Berem worstelde met het wiel, dat zich als een levend wezen probeerde los te rukken. Zeilen scheurden doormidden, mannen verdwenen met bloedstollende kreten in de Bloedzee. Toen rechtte het schip zich langzaam weer, moeizaam en krakend. Snel keek Tanis op.

De draak was verdwenen, samen met Kitiara.

Bevrijd van de drakenvrees kwam Maquesta in actie, opnieuw vastbesloten om haar stervende schip te redden. Bevelen schreeuwend rende ze over het dek, en botste tegen Tika op.

‘Ga benedendeks, stelletje landrotten!’ schreeuwde Maquesta Tanis boven de loeiende wind uit woedend toe. ‘Neem je vrienden mee en ga benedendeks. Jullie lopen in de weg. Ga naar mijn hut.’

Tanis knikte wezenloos. Hij had het gevoel dat hij volkomen gevoelloos ronddwaalde in een droom waar slechts razende duisternis heerste. Werktuiglijk ging hij de anderen voor naar beneden.

De gejaagde blik in Caramons ogen toen die met zijn broer in zijn armen langs hem heen strompelde, was als een dolk in zijn hart. Toen Raistlin hem vluchtig aankeek, was het alsof zijn ziel werd verzengd. Eindelijk waren ze hem gepasseerd en strompelden ze samen met de anderen de kleine hut binnen, die schudde en beefde. Ze werden als lappenpoppen heen en weer gesmeten.
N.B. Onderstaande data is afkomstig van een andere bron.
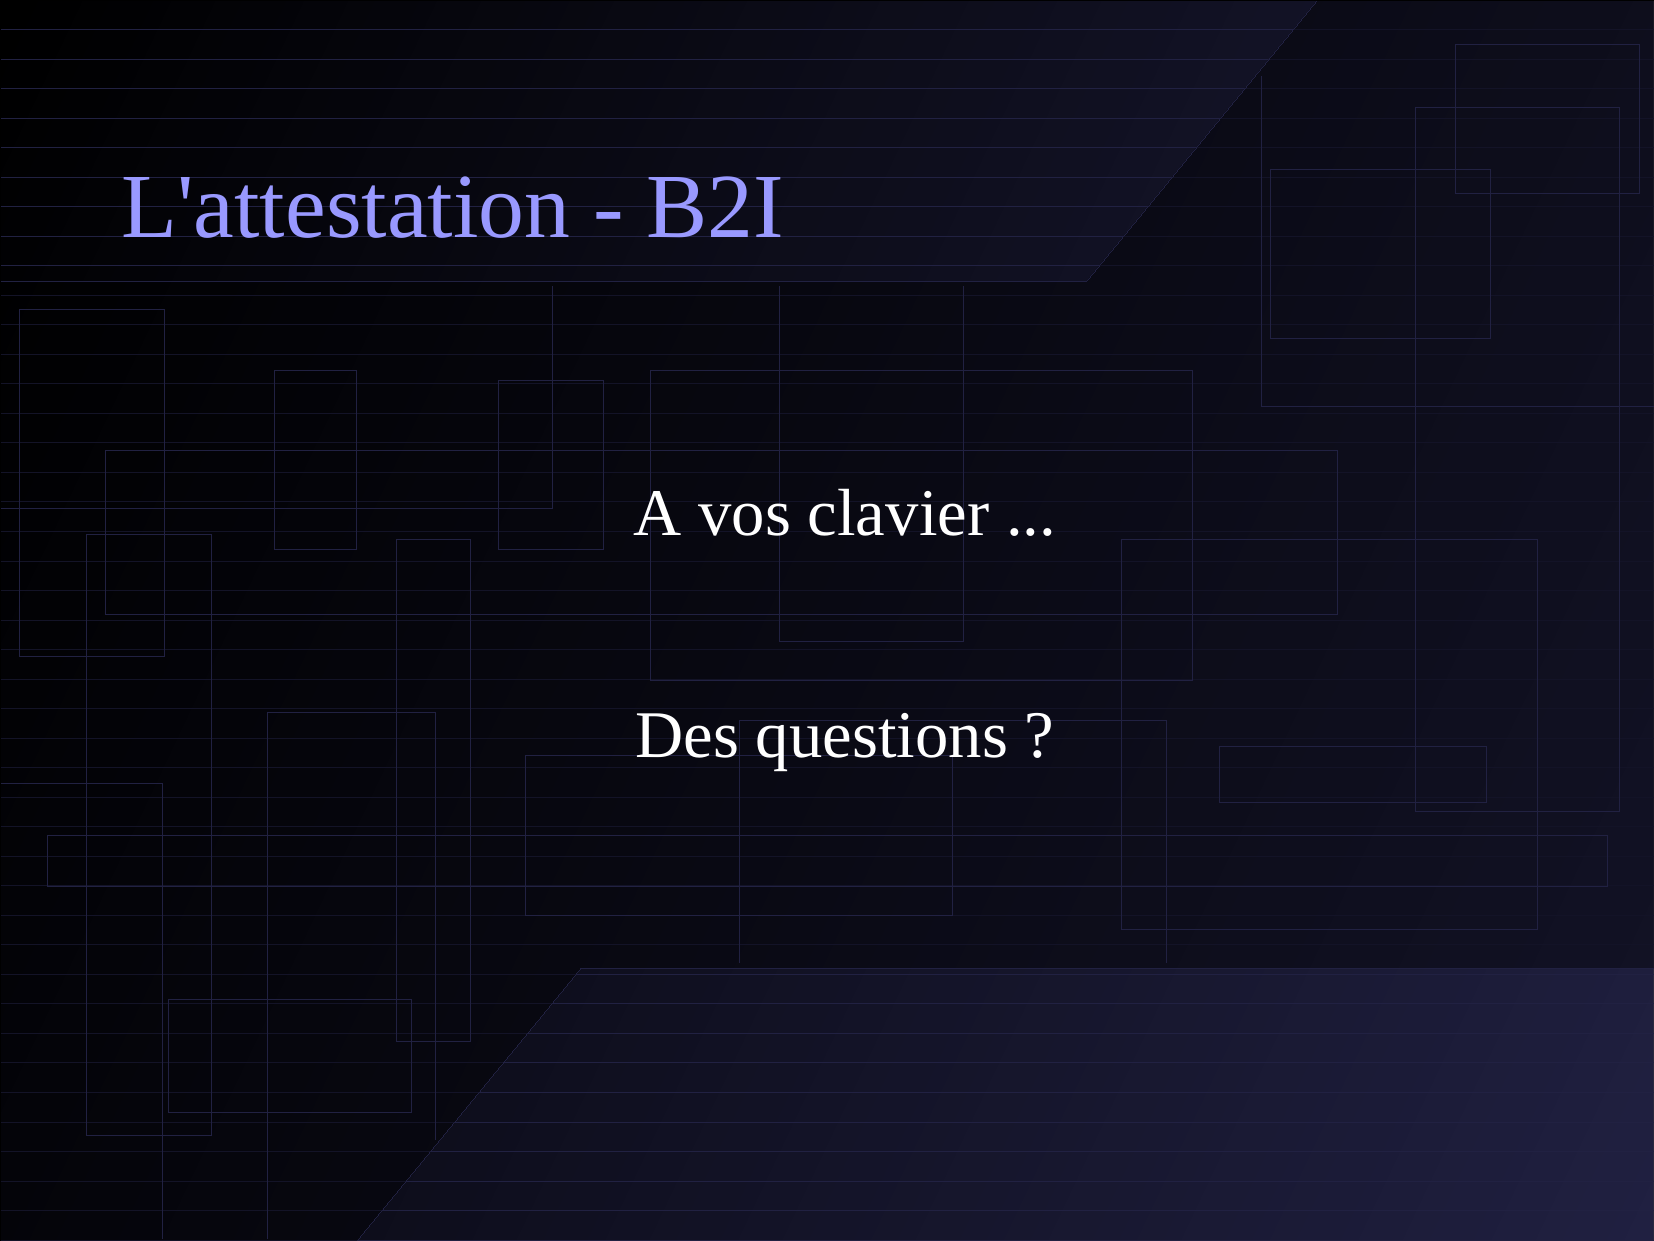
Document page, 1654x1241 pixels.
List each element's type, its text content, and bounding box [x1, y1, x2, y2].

title L'attestation - B2I [121, 102, 1534, 311]
subtitle A vos clavier ... Des questions ? [121, 344, 1534, 1127]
Tanis wachtte tot iedereen veilig in de hut was en leunde toen slap tegen de houten deur aan, niet in staat zich om te draaien, niet in staat hen onder ogen te komen. Hij had de gejaagde blik in Caramons ogen gezien toen die langs hem heen wankelde, en de triomfantelijke glans in Raistlins ogen. Hij hoorde Goudmaan zachtjes huilen en bedacht dat hij nog liever zou sterven dan haar te moeten aankijken.

Dat was echter geen optie. Langzaam draaide hij zich om. Waterwind stond met een duistere, sombere uitdrukking op zijn gezicht naast Goudmaan en zette zich schrap tussen de vloer en het plafond. Tika beet op haar lip terwijl de tranen over haar wangen biggelden. Tanis bleef met zijn rug tegen de deur staan en keek zijn vrienden zwijgend aan. Een hele tijd zei niemand iets. Het enige wat ze hoorden, was de storm, de golven die over het dek sloegen. Water druppelde op hen neer. Ze waren nat en koud, ze beefden van angst, verdriet en schrik.